CINCINNATI — One of the decisions a manager wrestles with almost daily is when to give one of his regulars a game off.
When one of those regulars is struggling, the decision becomes a bit clearer, if not easier.
Such was the case with the Cardinals’ Tyler O’Neill on Saturday. The outfielder came into the game mired in an 0-for-13 slump and was hitting just .194 (6-for-31) in the first eight games of St. Louis’ 10-game road trip through Milwaukee, Miami and Cincinnati.
“Even going into the day [Friday], I had figured [Saturday] would be a good day to give him,” Cardinals manager Oliver Marmol said. “[I] had a good conversation with him, and he felt like he agreed, having a little mental break [Saturday] and going back at it [Sunday] probably makes sense. He feels like he’s close, and I agree with him. It’s just a matter of sometimes, you just need a day not to think.”
The road trip is tough enough. Add to that the arms the Cardinals are facing, and slumps are easily understood.
“When you really think about our stretch this road trip we’ve been on, you’ve got Milwaukee, and they still got [Brandon] Woodruff, [Wily] Peralta and [Adrian] Houser,” Marmol said. “And then you go to Miami and you’ve got [Sandy] Alcantara … and [Pablo] López and the [Jesús] Luzardo guy, and you come here and face [Hunter] Greene day one, that’s a lot of good arms in a row.”

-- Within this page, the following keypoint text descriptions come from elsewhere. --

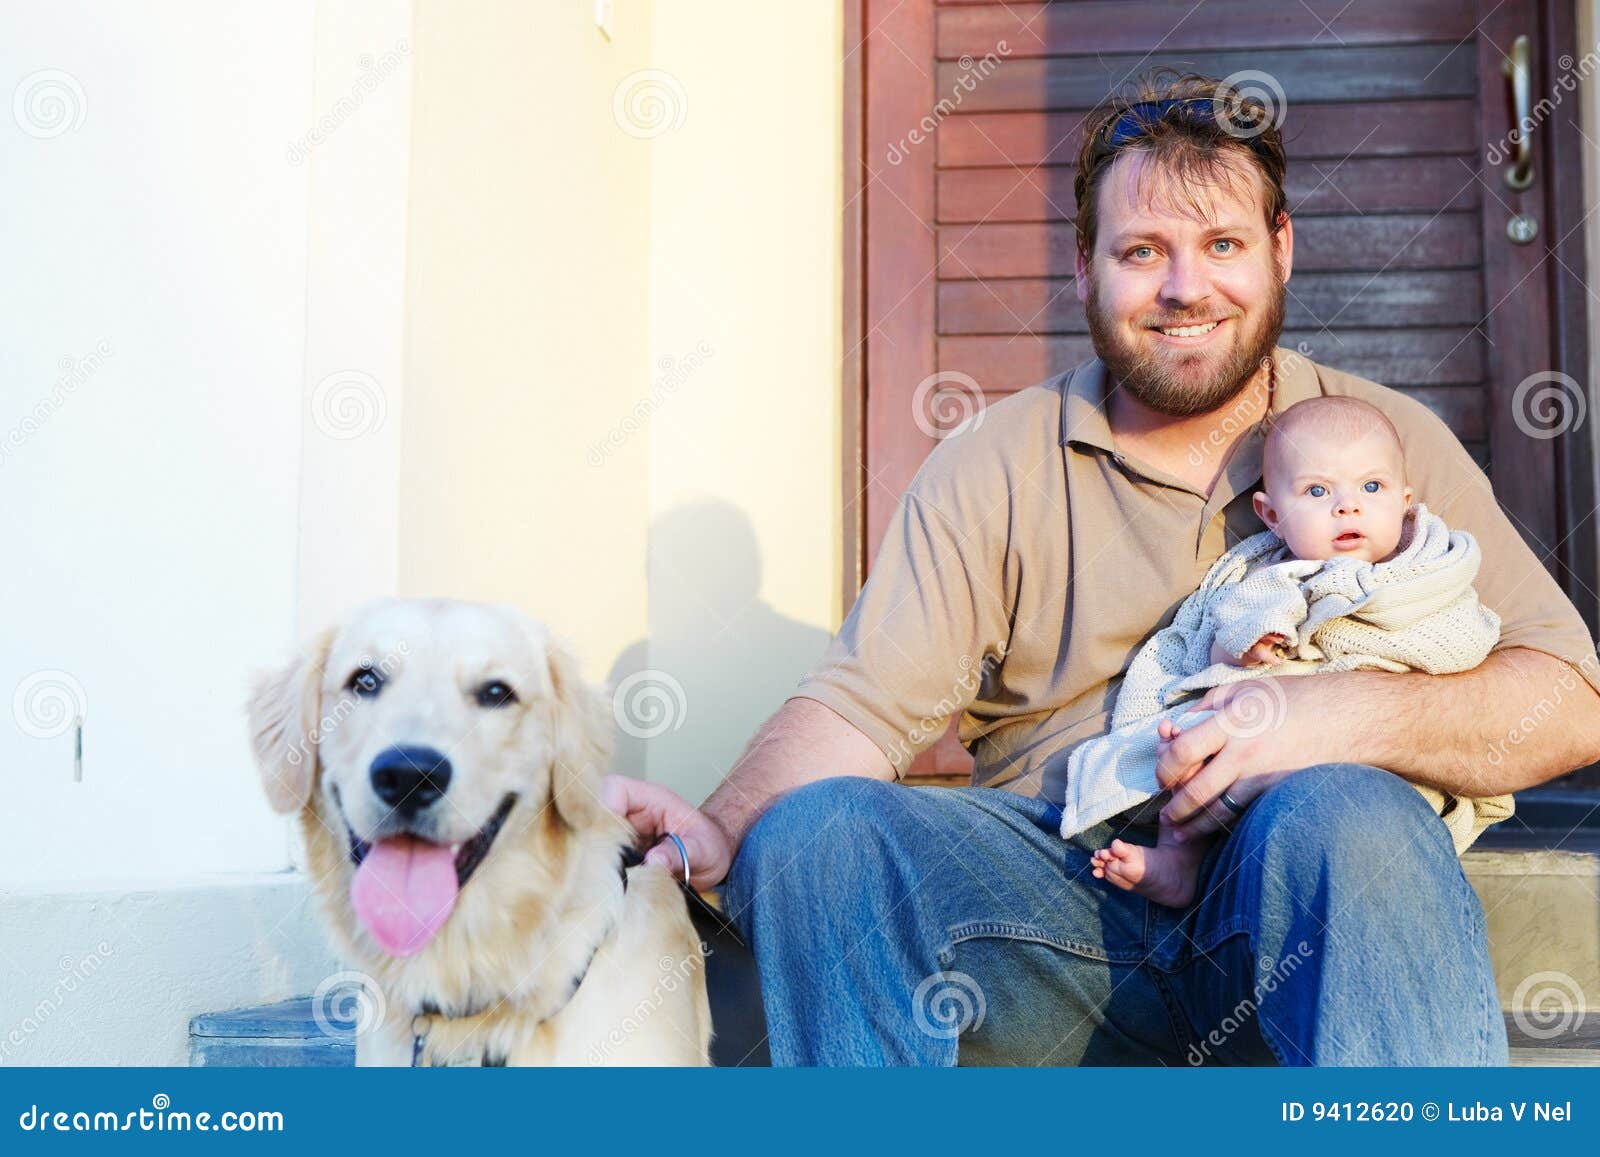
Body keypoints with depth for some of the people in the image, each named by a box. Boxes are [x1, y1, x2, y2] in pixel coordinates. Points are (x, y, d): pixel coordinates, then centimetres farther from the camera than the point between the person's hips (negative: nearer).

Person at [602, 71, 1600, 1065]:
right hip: (1057, 894, 1)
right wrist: (723, 834, -21)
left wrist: (1342, 713, -16)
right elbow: (861, 704, -1)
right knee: (817, 827, -25)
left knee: (1350, 818, -33)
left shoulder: (1389, 443, 9)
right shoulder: (992, 469, 8)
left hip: (1290, 909, 0)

Then the Cardinals are in line to face the Mets’ Max Scherzer to open a homestand Monday at Busch Stadium.
“Keep ’em coming,” Marmol quipped.
“Potentially not,” Marmol said. “I’ll sit with both of them [Saturday] and kind of go through that with them as far as scheduling it, but no, we trust our other guys. Obviously, we want those guys in our lineup every day, but you try to find that day before they need that day.”
There are days when players don’t start, and others when the player is not available unless there’s an emergency, such as an injury. So what’s the difference?
“That’s a great question and one I’ll never answer. Our guys are always available,” Marmol answered initially, before adding, “There are days where guys need a full day of not even thinking about grabbing a bat. We pick those days and let the player know that day.”
Resting a player is usually more about giving him the day off from even thinking about the game. But there’s always the chance the player approaches Marmol and tries to talk himself into action.
“That’s usually what happens,” Marmol explained. “There are times where you say, ‘I appreciate it, but don’t put your cleats on today unless there are crazy injuries and I need you. I feel like even if a big situation comes up, I [still] need you to take a full day and just rest. There are days where you tell a player that.
“Then there are days where they have a day off, be ready late in case a big situation comes up. It just depends on our read of what that player really needs at that moment. If they really need a full mental day of nothing, then that’s appropriate.”